At the end of the workshop, Iemoto spoke at length encouraging us to get out of our comfort zones and to try doing things in ikebana we would not ordinarily do. She elaborated on this theme and spoke also about the new Sogetsu magazine and the article in it of her interview with a famous actress. I had the benefit of Mika san whispering the translation in my ear.

Photographs were not permitted until after Iemoto left and, because the workshop finished quite late, people were anxious to pack up their arrangements and leave immediately. So I have very few photos to show you.

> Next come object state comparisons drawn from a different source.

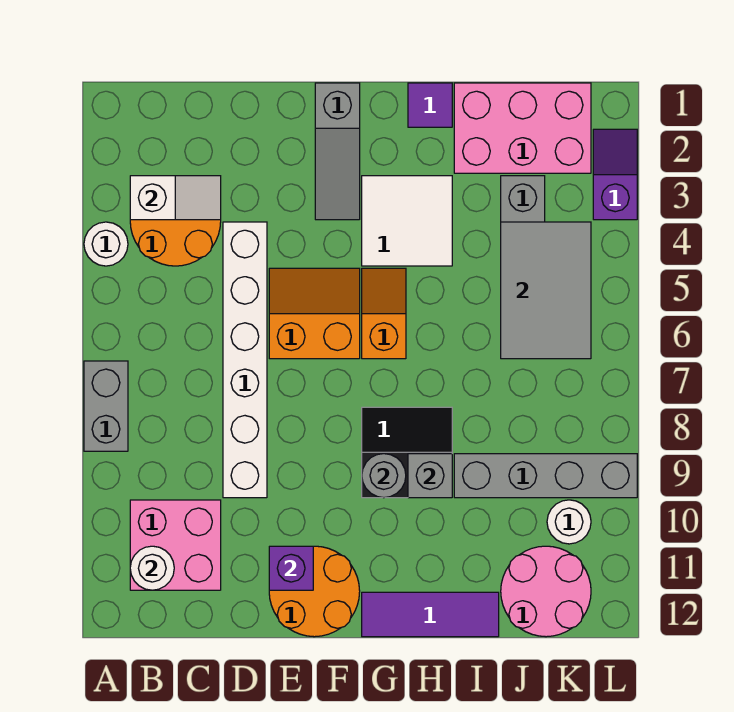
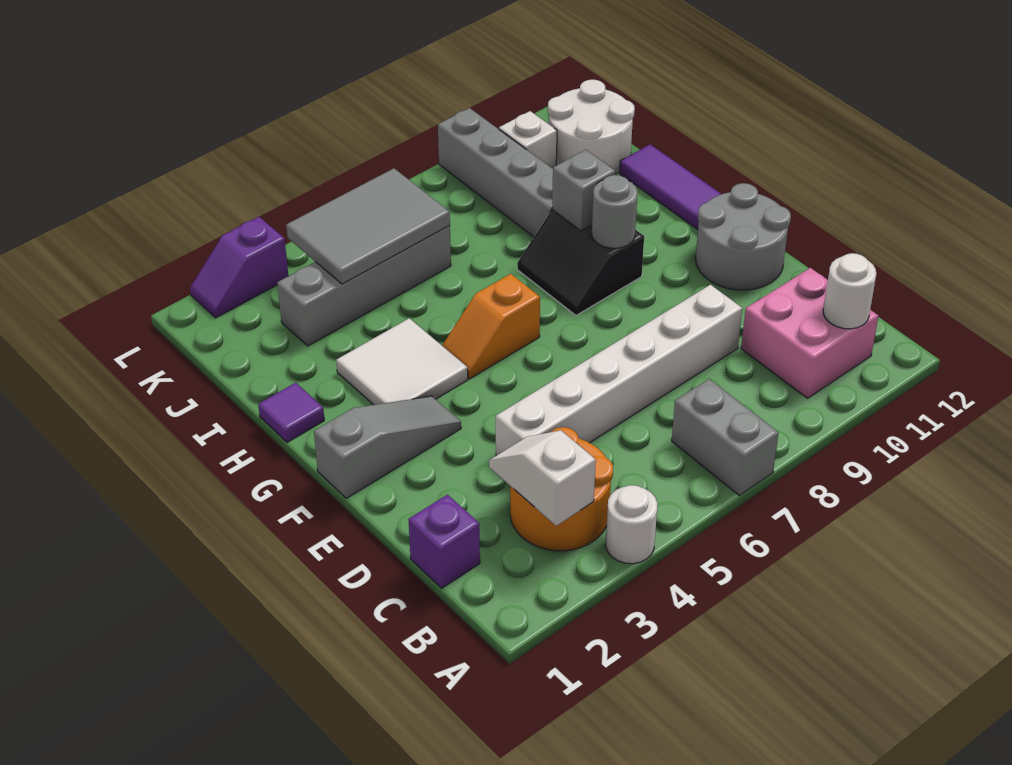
grey 1x2 brick [84,361,128,451] -> grey 1x2 brick turned to [672,379,779,496]
orange 2x2 slope [269,268,360,359] -> none
orange 2x2 round brick [269,546,360,637] -> grey 2x2 round brick [696,183,791,290]
purple 1x1 brick [269,546,313,590] -> purple 1x1 brick moved to [408,495,480,588]
pink 2x3 brick [454,83,591,173] -> none
pink 2x2 round brick [501,546,591,637] -> white 2x2 round brick [548,80,635,174]
white 1x1 round brick [547,500,591,544] -> white 1x1 brick [499,111,557,169]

I made it home that day very tired but elated.

Two days later, I attended the second Teachers Workshop this time with my sister Vicky in tow. Apart from being my sister, she is also my students. The theme was the same as the previous workshop as was the flurry of activity.

Having been through the experience before, I was quite calm. Not so my sister. She had only arrived the night before and she was thrown into the proverbial deep end. A workshop with over 100 experienced teachers with Iemoto doing the critique is about as daunting  an experience as an ikebanist can have. Unfortunately, nerves can be contagious, and I became infected. So the two of us fiddled and fiddled and barely finished in time with hearts beating and brows perspiring and Vicky bemoaning the fact that she didn't do her best work.

I used the 'Winged Spindle Tree' branches, which I had not seen before and found fascinating. I bent them into rough rectangular shapes to follow the line of the container. The two strelitsias continue the shape by joining at the points.

Vicky must have done something right, though, because Iemoto was impressed that she was able to fix her large birds nest ferns with the use of only one pin, which was totally invisible and she had to look for herself to be convinced.

Vicky used two 'birds nest ferns' twisted and joined together and massed carnations at the bottom of this very strong container.

Vicky and I with our respective arrangements

As for my arrangement, she was just as kind with her critique as she was on the prvious occasion and, again, spent some time extolling its virtues. I really don't know why we were so nervous because I'd met Iemoto before in Sydney and she struck me as being warm and approachable. She was equally so at both workshops and kept her smile until the very end of critiquing over a hundred arrangements. She must have been so tired but, apart from having to wipe her brow every so often, she didn't allow it to show.

This is Nixon from the US who is a florist by profession and has been taking ikebana lessons for 6 years.